Maybe these two verses are an example of doctrine vs. church policy.  Doctrine never changes, God's eternal principles.  But policy does change from time to time, like letting young men and women start their missions earlier.  The trick about the Bible is being able to tell the difference between the two.

 If I didn't have a testimony in the restored Gospel of Jesus Christ, and modern revelation to show us how to run the church today; if I only had the Bible to go off of, I don't know that I could believe any of it fully.

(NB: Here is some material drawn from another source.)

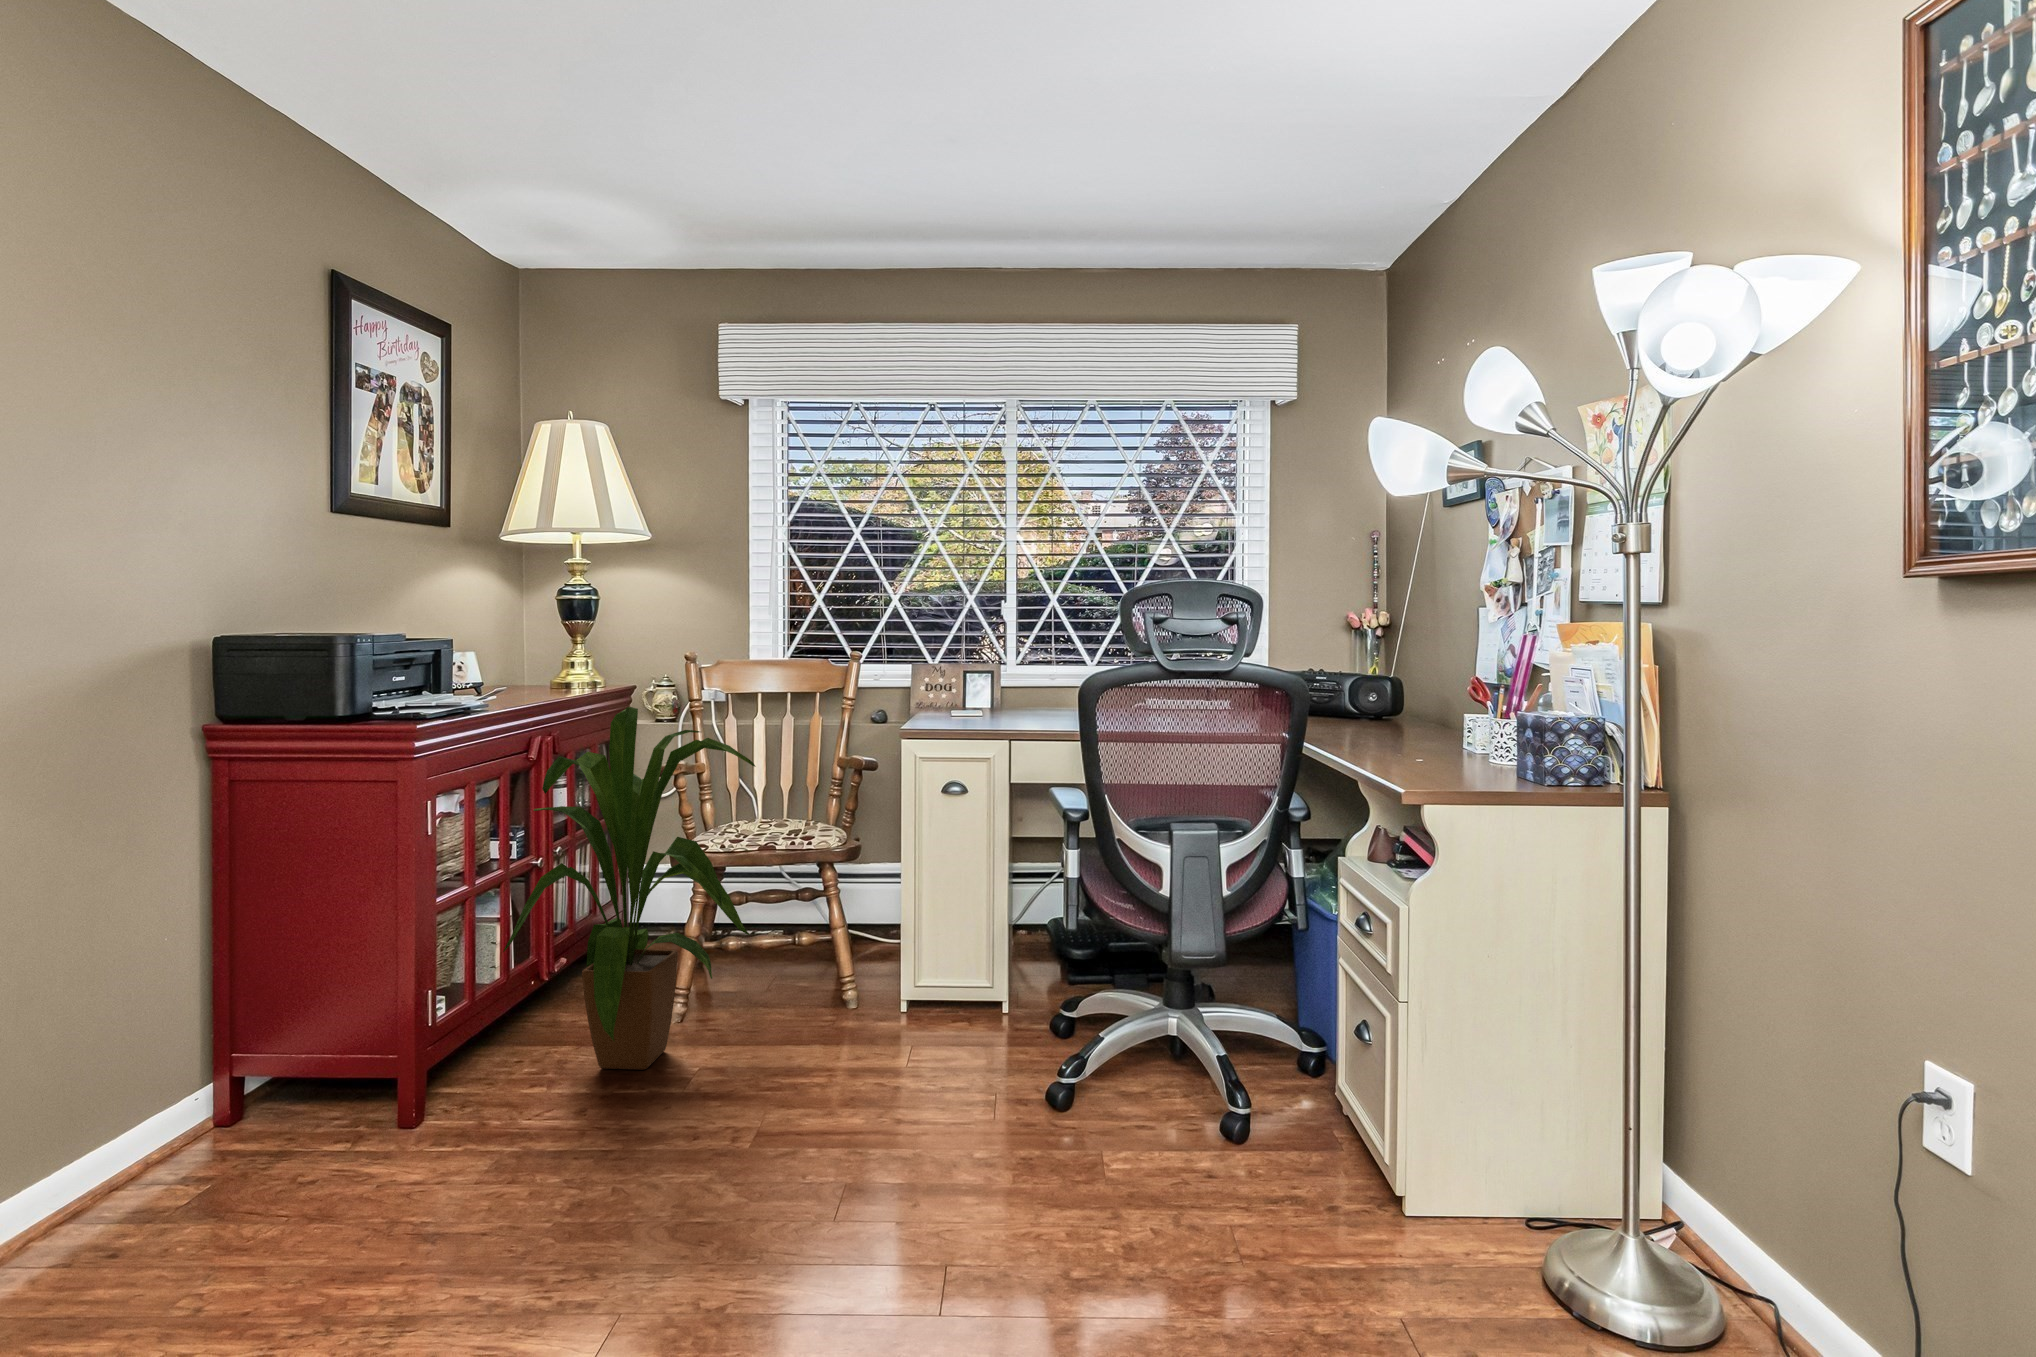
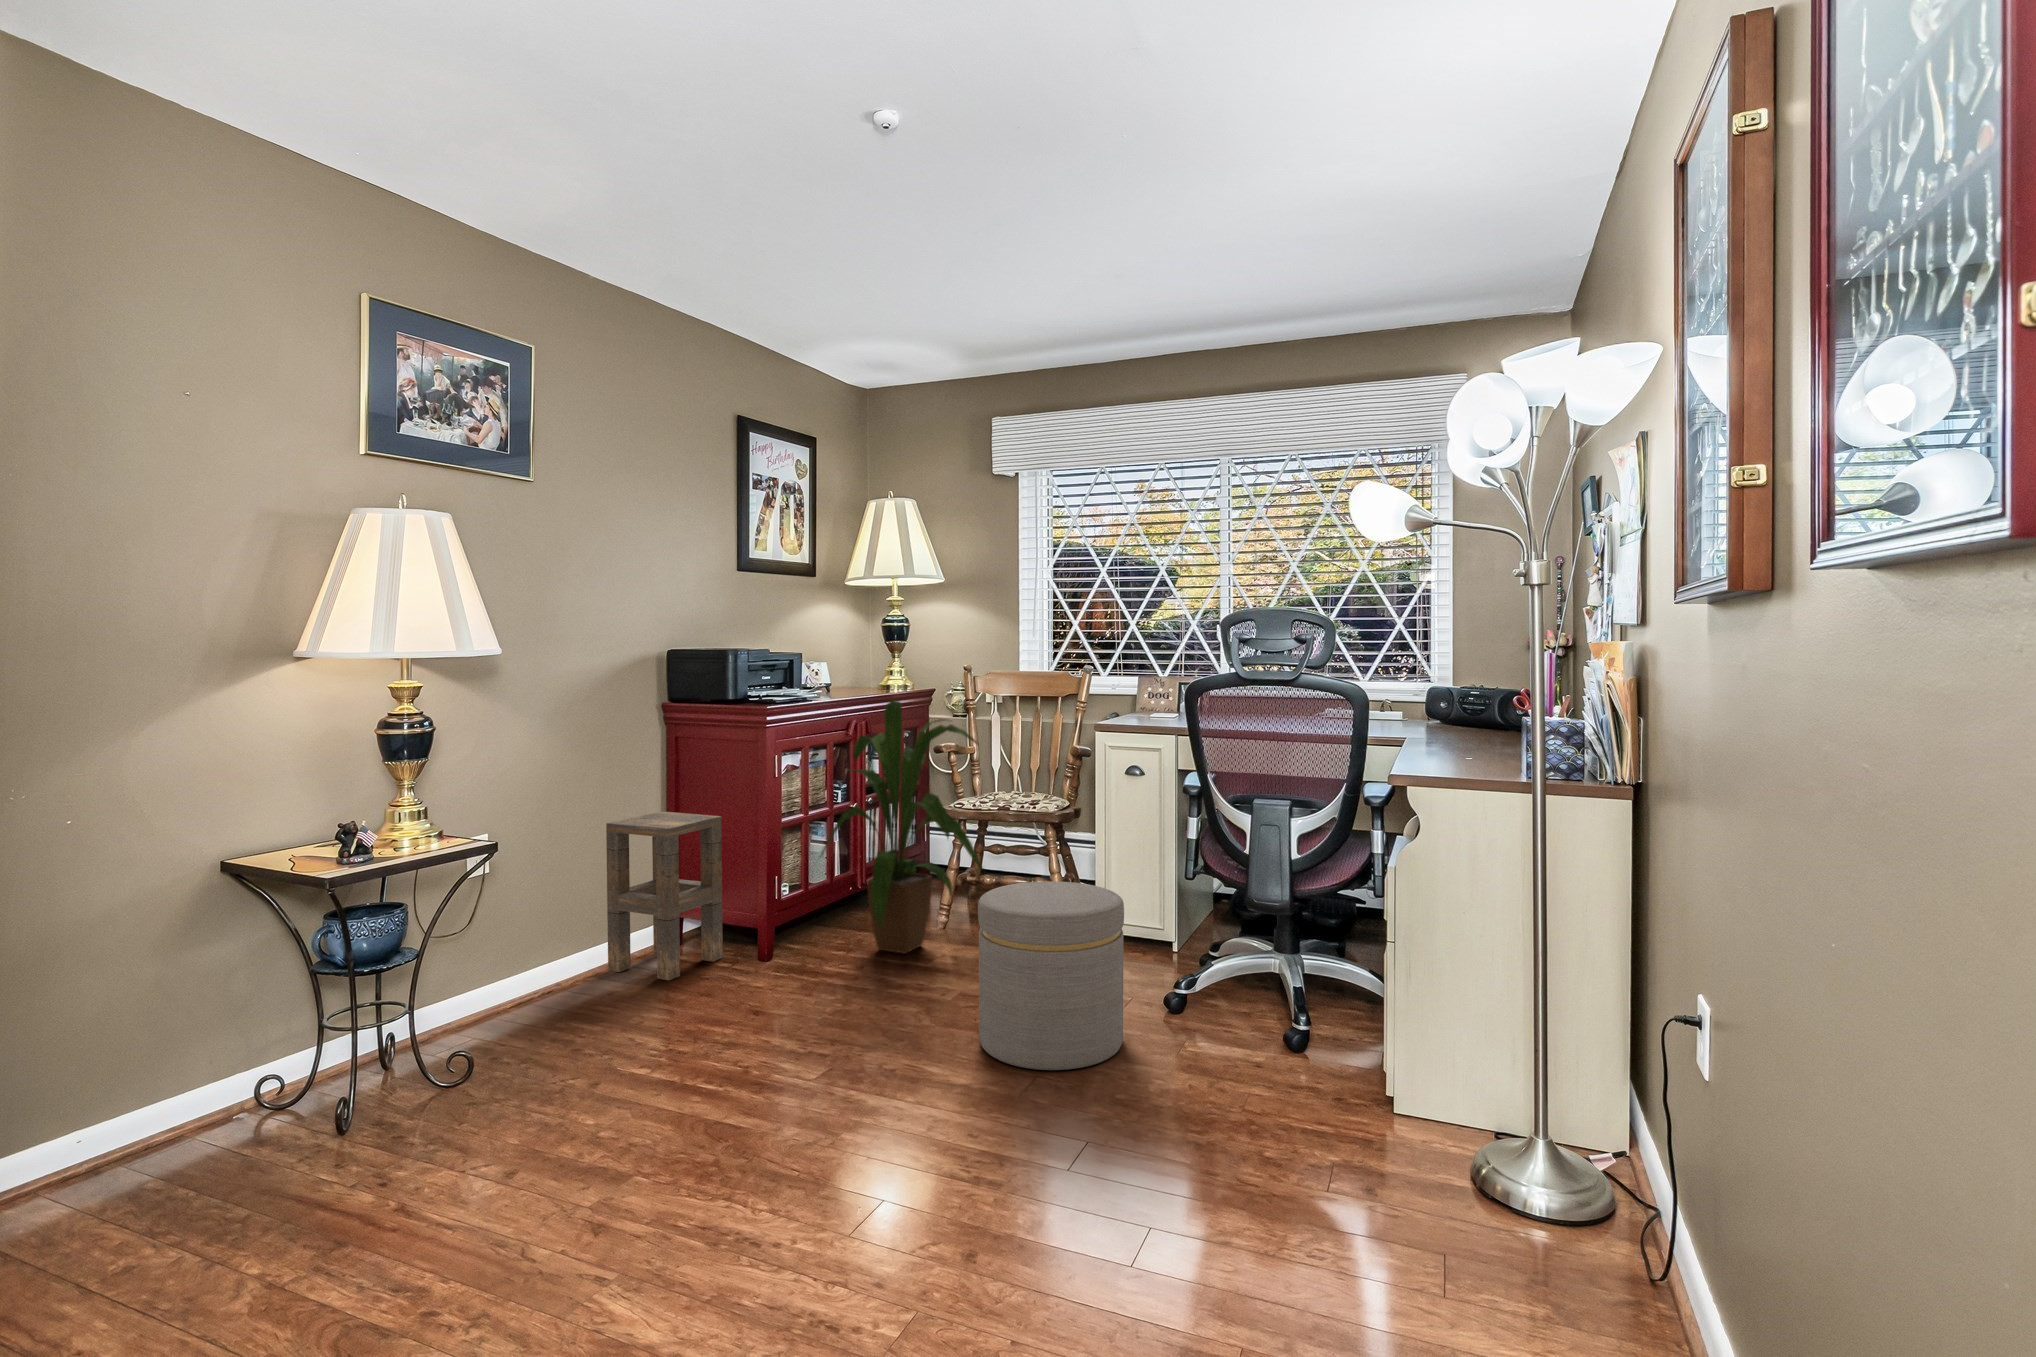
side table: none [100,900,338,1190] -> present [606,812,723,980]
ottoman: none [824,959,1035,1257] -> present [978,881,1124,1070]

It would be so hard to pick out the nuggets of truth and wise principles out of all the crazy cultural and inaccurate business that goes on.

I have a lot of studying and pondering to do before I can fully integrate what the Bible is into my beliefs and my testimony.


 Your reward for reading this post (or even scrolling to the end), is Theo playing peek-a-boo!


And yes, he did have an intense encounter with the pavement.  But he is nearly all healed up, so no worries.

2 comments:

teridmama said...

Sounds like your studies have been difficult. :-) I also believe the 8th article of faith...and I (no surprise here) believe as Corbin stated that times were very different..... many things and much more information than we have has been lost.... and the Book of Mormon is such an awesome book and scripture because we got it from one prophet who was led by God. It didn't get to us with the same "telephone" type of experiences. My suggestion would be to pray about and He will help you to feel at peace. :-) I have read most of the Bible (grew up in a different church you know... :-) and have wondered about some of the things read as well. Maybe consider King David..Samson...etc., they definitely had their righteous and unrighteous moments....they were human and made mistakes. I hope if anyone reads my sporadic journals they will cut me some slack. :-) Love you Julie!!!!

Benjamin said...

One of the hardest things on my mission was reading the New Testament when people were using it every day to refute us. Definitely felt the 'selective verse' usage vibe from both sides when I read it. Isn't it great that we have lots of other scriptures that help us align everything? I am so grateful for the Book of Mormon, which always explains so wonderfully why a story was included.